# Data to examine
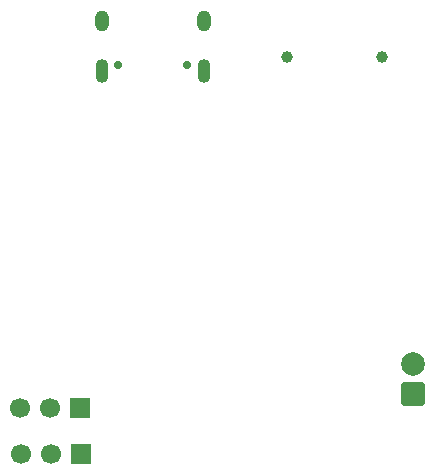
<source format=gbr>
%TF.GenerationSoftware,KiCad,Pcbnew,9.0.3*%
%TF.CreationDate,2025-11-29T09:23:08-06:00*%
%TF.ProjectId,zenith,7a656e69-7468-42e6-9b69-6361645f7063,rev?*%
%TF.SameCoordinates,Original*%
%TF.FileFunction,Soldermask,Bot*%
%TF.FilePolarity,Negative*%
%FSLAX46Y46*%
G04 Gerber Fmt 4.6, Leading zero omitted, Abs format (unit mm)*
G04 Created by KiCad (PCBNEW 9.0.3) date 2025-11-29 09:23:08*
%MOMM*%
%LPD*%
G01*
G04 APERTURE LIST*
G04 Aperture macros list*
%AMRoundRect*
0 Rectangle with rounded corners*
0 $1 Rounding radius*
0 $2 $3 $4 $5 $6 $7 $8 $9 X,Y pos of 4 corners*
0 Add a 4 corners polygon primitive as box body*
4,1,4,$2,$3,$4,$5,$6,$7,$8,$9,$2,$3,0*
0 Add four circle primitives for the rounded corners*
1,1,$1+$1,$2,$3*
1,1,$1+$1,$4,$5*
1,1,$1+$1,$6,$7*
1,1,$1+$1,$8,$9*
0 Add four rect primitives between the rounded corners*
20,1,$1+$1,$2,$3,$4,$5,0*
20,1,$1+$1,$4,$5,$6,$7,0*
20,1,$1+$1,$6,$7,$8,$9,0*
20,1,$1+$1,$8,$9,$2,$3,0*%
G04 Aperture macros list end*
%ADD10RoundRect,0.250000X0.750000X-0.750000X0.750000X0.750000X-0.750000X0.750000X-0.750000X-0.750000X0*%
%ADD11C,2.000000*%
%ADD12R,1.700000X1.700000*%
%ADD13C,1.700000*%
%ADD14C,1.000000*%
%ADD15C,0.700000*%
%ADD16O,1.100000X2.000000*%
%ADD17O,1.200000X1.800000*%
G04 APERTURE END LIST*
D10*
%TO.C,J1*%
X137300000Y-96850000D03*
D11*
X137300000Y-94310000D03*
%TD*%
D12*
%TO.C,SERVO HEADERS*%
X109150000Y-101880000D03*
D13*
X106610000Y-101880000D03*
X104070000Y-101880000D03*
%TD*%
D14*
%TO.C,SD Card*%
X134640000Y-68310000D03*
X126640000Y-68310000D03*
%TD*%
D12*
%TO.C,J2*%
X109140000Y-98000000D03*
D13*
X106600000Y-98000000D03*
X104060000Y-98000000D03*
%TD*%
D15*
%TO.C,USB1*%
X118140000Y-68960000D03*
X112360000Y-68960000D03*
D16*
X119570000Y-69490000D03*
D17*
X119570000Y-65280000D03*
D16*
X110930000Y-69490000D03*
D17*
X110930000Y-65280000D03*
%TD*%
M02*

</source>
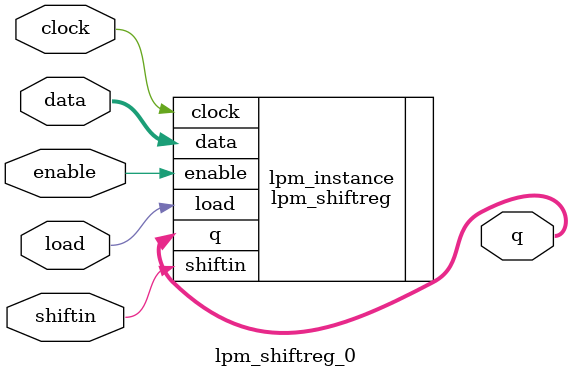
<source format=v>



module lpm_shiftreg_0(shiftin,enable,clock,load,data,q);
input shiftin;
input enable;
input clock;
input load;
input [15:0] data;
output [15:0] q;

lpm_shiftreg	lpm_instance(.shiftin(shiftin),.enable(enable),.clock(clock),.load(load),.data(data),.q(q));
	defparam	lpm_instance.LPM_DIRECTION = "RIGHT";
	defparam	lpm_instance.LPM_WIDTH = 16;

endmodule

</source>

# Work request
Copy the preceding data in full and word for word, dropping its pictures.

# Finished task
<source format=gbr>
%TF.GenerationSoftware,KiCad,Pcbnew,9.0.3*%
%TF.CreationDate,2025-11-29T09:23:08-06:00*%
%TF.ProjectId,zenith,7a656e69-7468-42e6-9b69-6361645f7063,rev?*%
%TF.SameCoordinates,Original*%
%TF.FileFunction,Soldermask,Bot*%
%TF.FilePolarity,Negative*%
%FSLAX46Y46*%
G04 Gerber Fmt 4.6, Leading zero omitted, Abs format (unit mm)*
G04 Created by KiCad (PCBNEW 9.0.3) date 2025-11-29 09:23:08*
%MOMM*%
%LPD*%
G01*
G04 APERTURE LIST*
G04 Aperture macros list*
%AMRoundRect*
0 Rectangle with rounded corners*
0 $1 Rounding radius*
0 $2 $3 $4 $5 $6 $7 $8 $9 X,Y pos of 4 corners*
0 Add a 4 corners polygon primitive as box body*
4,1,4,$2,$3,$4,$5,$6,$7,$8,$9,$2,$3,0*
0 Add four circle primitives for the rounded corners*
1,1,$1+$1,$2,$3*
1,1,$1+$1,$4,$5*
1,1,$1+$1,$6,$7*
1,1,$1+$1,$8,$9*
0 Add four rect primitives between the rounded corners*
20,1,$1+$1,$2,$3,$4,$5,0*
20,1,$1+$1,$4,$5,$6,$7,0*
20,1,$1+$1,$6,$7,$8,$9,0*
20,1,$1+$1,$8,$9,$2,$3,0*%
G04 Aperture macros list end*
%ADD10RoundRect,0.250000X0.750000X-0.750000X0.750000X0.750000X-0.750000X0.750000X-0.750000X-0.750000X0*%
%ADD11C,2.000000*%
%ADD12R,1.700000X1.700000*%
%ADD13C,1.700000*%
%ADD14C,1.000000*%
%ADD15C,0.700000*%
%ADD16O,1.100000X2.000000*%
%ADD17O,1.200000X1.800000*%
G04 APERTURE END LIST*
D10*
%TO.C,J1*%
X137300000Y-96850000D03*
D11*
X137300000Y-94310000D03*
%TD*%
D12*
%TO.C,SERVO HEADERS*%
X109150000Y-101880000D03*
D13*
X106610000Y-101880000D03*
X104070000Y-101880000D03*
%TD*%
D14*
%TO.C,SD Card*%
X134640000Y-68310000D03*
X126640000Y-68310000D03*
%TD*%
D12*
%TO.C,J2*%
X109140000Y-98000000D03*
D13*
X106600000Y-98000000D03*
X104060000Y-98000000D03*
%TD*%
D15*
%TO.C,USB1*%
X118140000Y-68960000D03*
X112360000Y-68960000D03*
D16*
X119570000Y-69490000D03*
D17*
X119570000Y-65280000D03*
D16*
X110930000Y-69490000D03*
D17*
X110930000Y-65280000D03*
%TD*%
M02*

</source>
<source format=v>



module lpm_shiftreg_0(shiftin,enable,clock,load,data,q);
input shiftin;
input enable;
input clock;
input load;
input [15:0] data;
output [15:0] q;

lpm_shiftreg	lpm_instance(.shiftin(shiftin),.enable(enable),.clock(clock),.load(load),.data(data),.q(q));
	defparam	lpm_instance.LPM_DIRECTION = "RIGHT";
	defparam	lpm_instance.LPM_WIDTH = 16;

endmodule

</source>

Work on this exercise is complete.